The change in the timing of expensing debt discounts and unamortized deferred financing costs upon extinguishments of debt related to debt conversions is a non-cash item that affects the timing of recognition, but not the total amount of expense to be recognized over the life of the convertible debt instrument. The loss on extinguishment is included in accretion and amortization expense for convertible debt, which is disclosed as a part of interest expense in the Company’s consolidated statements of operations and comprehensive loss and is not included as a component of operating costs. The following table shows the Company’s interest expense and net loss for the fiscal years ended June 30, 2022 and 2021 as previously reported in the Company’s Annual Report on Form 10-K for the fiscal year ended June 30, 2022 and preliminary estimates of the same on an as-restated basis.
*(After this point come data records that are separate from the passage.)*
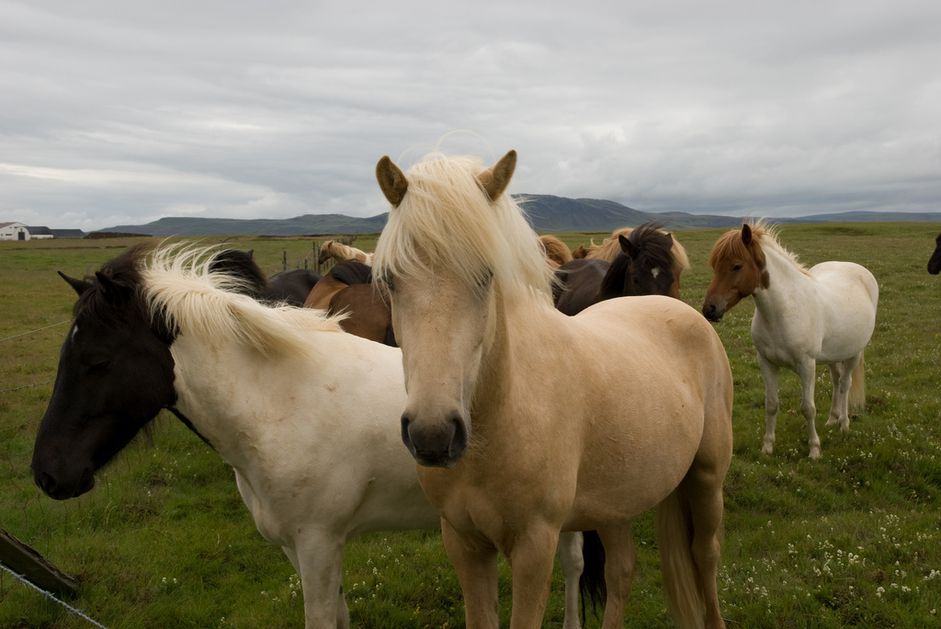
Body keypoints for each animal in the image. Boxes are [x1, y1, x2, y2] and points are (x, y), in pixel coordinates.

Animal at [31, 244, 588, 628]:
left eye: (97, 361)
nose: (47, 474)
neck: (282, 403)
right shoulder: (300, 548)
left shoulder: (320, 545)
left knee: (573, 567)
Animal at [370, 151, 732, 628]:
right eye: (391, 280)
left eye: (486, 275)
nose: (433, 435)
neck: (502, 416)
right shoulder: (464, 544)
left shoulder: (534, 548)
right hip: (614, 503)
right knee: (622, 571)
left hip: (706, 479)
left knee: (705, 557)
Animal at [700, 223, 876, 458]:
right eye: (714, 266)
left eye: (737, 266)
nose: (710, 310)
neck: (783, 311)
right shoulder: (766, 363)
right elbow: (771, 404)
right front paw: (767, 446)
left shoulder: (807, 365)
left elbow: (808, 408)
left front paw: (814, 449)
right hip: (832, 356)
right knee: (837, 381)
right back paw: (832, 419)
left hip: (853, 353)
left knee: (845, 385)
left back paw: (844, 424)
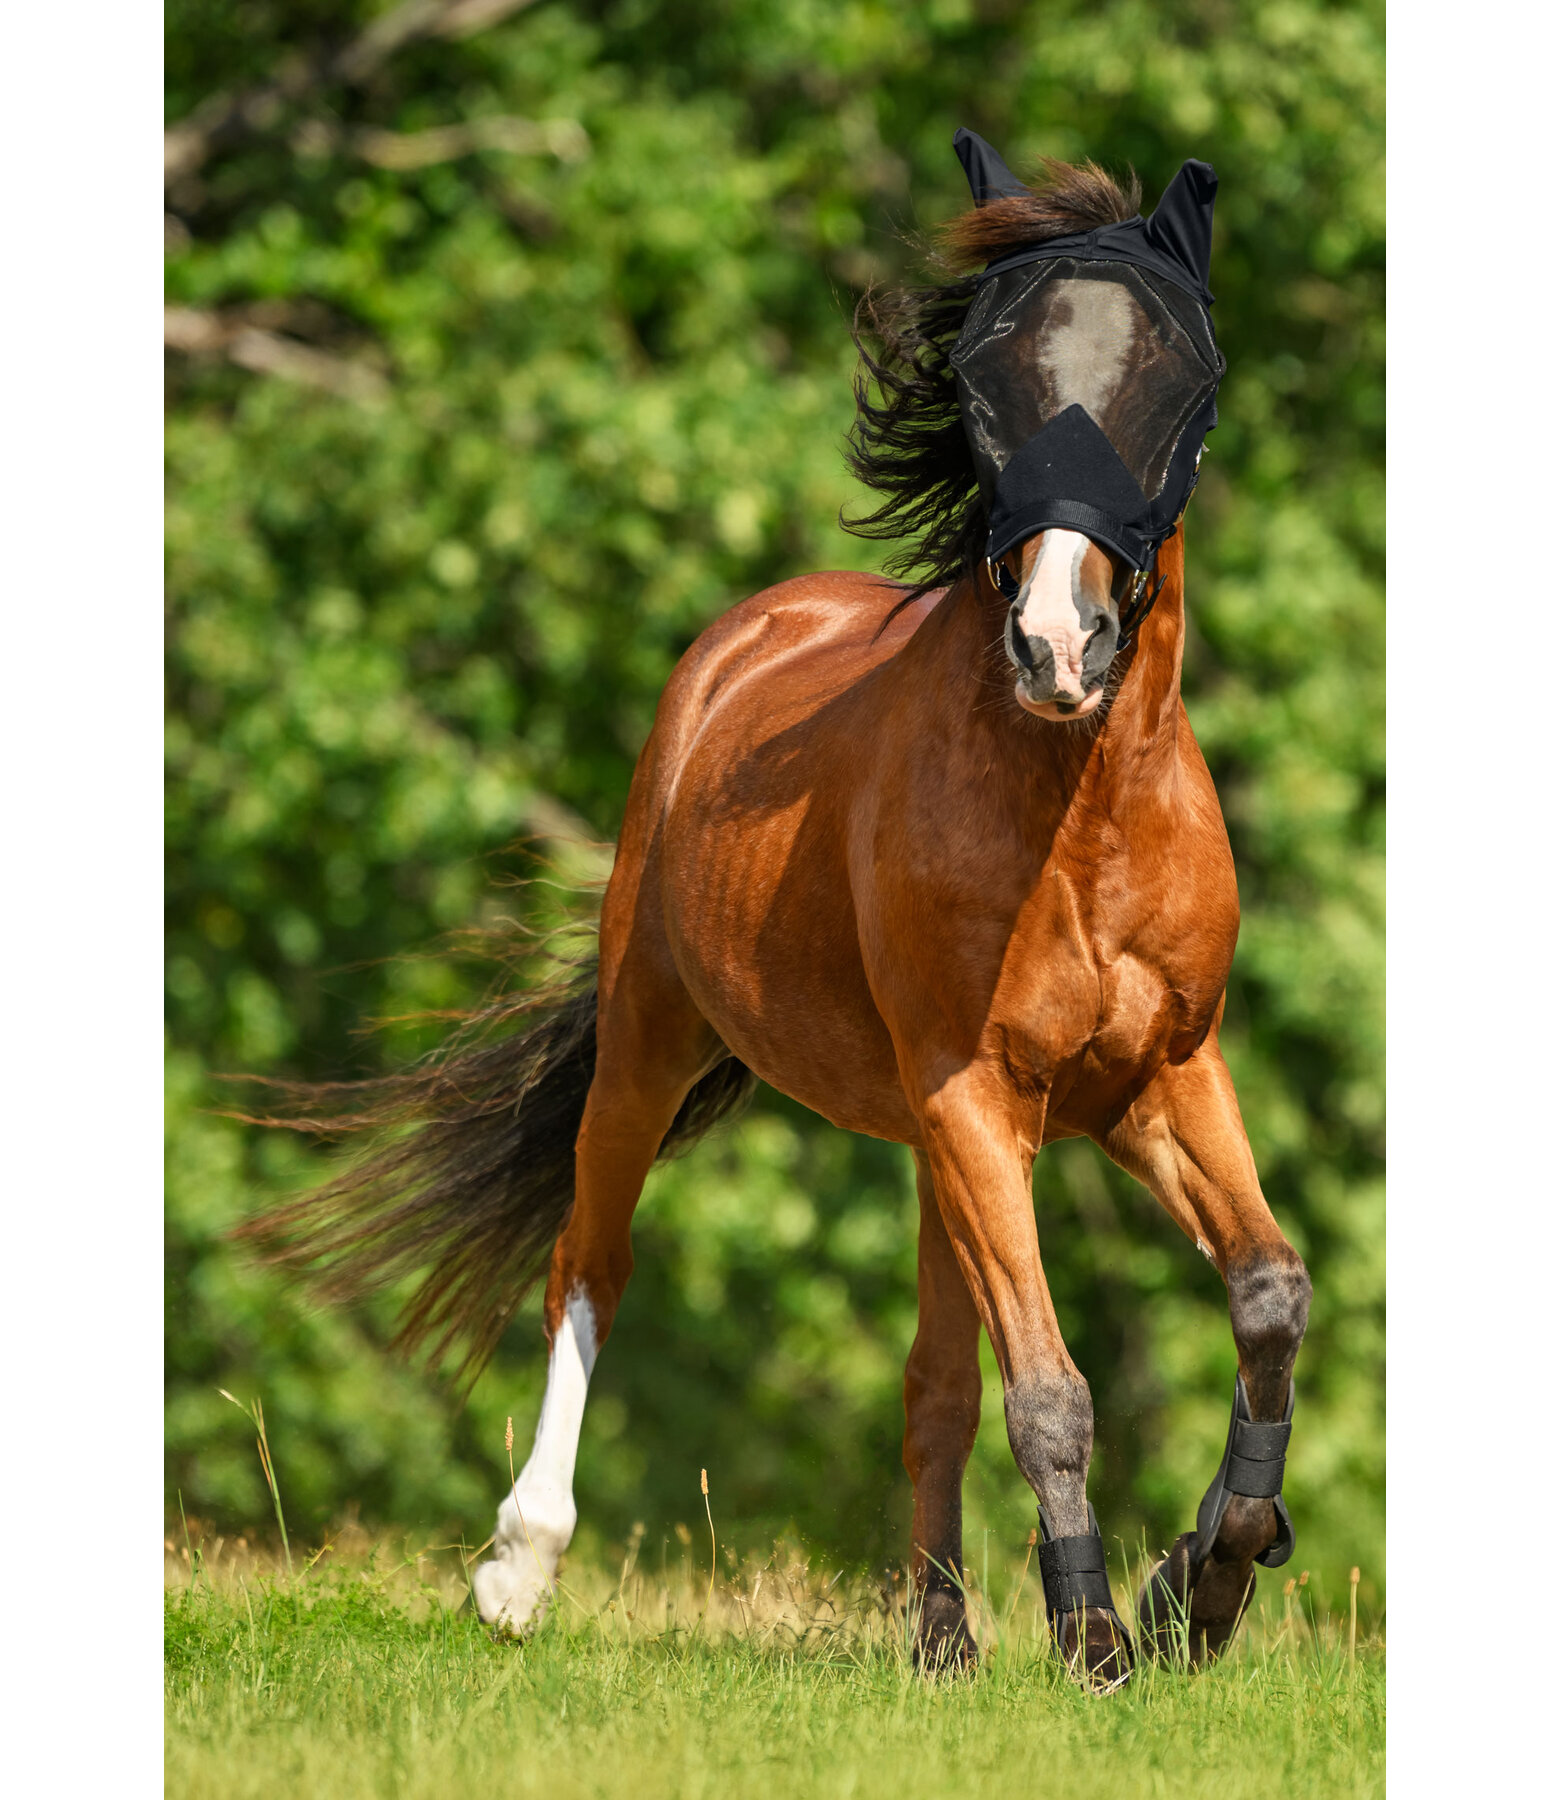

The net loss restatement impacts include minor adjustments to account for foreign exchange impacts, as the U.S. dollar-denominated Lind III Convertible Security is carried on the Canadian parent company books:
Fiscal Year Ended June 30, 2022 |
||||||
As Previously |
Restatement |
As Restated |
||||
Interest expense |
$1,906 |
$921 |
$2,827 |
|||
Net loss |
9,929 |
958 |
10,887 |
Fiscal Year Ended June 30, 2021 |
||||||
As Previously |
Restatement |
As Restated |
||||
Interest expense |
$1,113 |
$430 |
$1,543 |
|||
Net loss |
4,390 |
434 |
4,824 |
This correction to the Company’s consolidated statements of operations and comprehensive loss also impacts the Company’s consolidated balance sheets, consolidated statements of shareholders’ equity, and certain notes to the consolidated financial statements, as well as management’s discussion and analysis of financial condition and results of operations included in the Company’s Annual Reports on Form 10-K and Quarterly Reports on Form 10-Q covering the Affected Periods. This correction does not impact the consolidated statements of cash flows besides offsetting adjustments between net loss, accretion of convertible debt, and foreign exchange (gain) loss within the cash flows from operating activities section.
The Company plans to restate the financial statements with respect to the Affected Periods in an amendment to the Company’s Annual Report on Form 10-K for the fiscal year ended June 30, 2022 (the “Amended Form 10-K“) to be filed with the Securities and Exchange Commission (the “SEC“). The adjustments to such financial statement items will be set forth through expanded disclosure in the financial statements included in the Amended Form 10-K, including further describing the restatement and its impact on previously reported amounts. The Company is working diligently with its auditors and others to file the Amended Form 10-K as soon as practicable.
The Company’s management has concluded that the Company had a material weakness in its internal control over financial reporting during the Affected Periods relating to the error described above. The Company’s remediation plan with respect to such material weakness will be described in the Amended Form 10-K to be filed with the SEC.
The Audit Committee has discussed the matters disclosed above with the Company’s independent registered public accounting firm, BDO USA, LLP.